**ACTION ITEM**
Set down word for word the lines that begin the entries and run through the line containing "specjalistom, rodzicom oraz". Give nothing further.

§

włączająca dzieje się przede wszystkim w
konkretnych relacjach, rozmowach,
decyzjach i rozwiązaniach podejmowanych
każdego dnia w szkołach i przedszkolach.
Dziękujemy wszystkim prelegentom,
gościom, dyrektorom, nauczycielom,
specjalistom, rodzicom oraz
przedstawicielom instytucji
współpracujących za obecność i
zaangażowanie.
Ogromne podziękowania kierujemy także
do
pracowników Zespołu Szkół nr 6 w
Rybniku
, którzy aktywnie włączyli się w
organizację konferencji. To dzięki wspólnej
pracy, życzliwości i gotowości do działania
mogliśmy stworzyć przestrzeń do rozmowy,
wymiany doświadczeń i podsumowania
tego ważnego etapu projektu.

§

**ANSWER FOR THE TASK**
włączająca dzieje się przede wszystkim w
konkretnych relacjach, rozmowach,
decyzjach i rozwiązaniach podejmowanych
każdego dnia w szkołach i przedszkolach.
Dziękujemy wszystkim prelegentom,
gościom, dyrektorom, nauczycielom,
specjalistom, rodzicom oraz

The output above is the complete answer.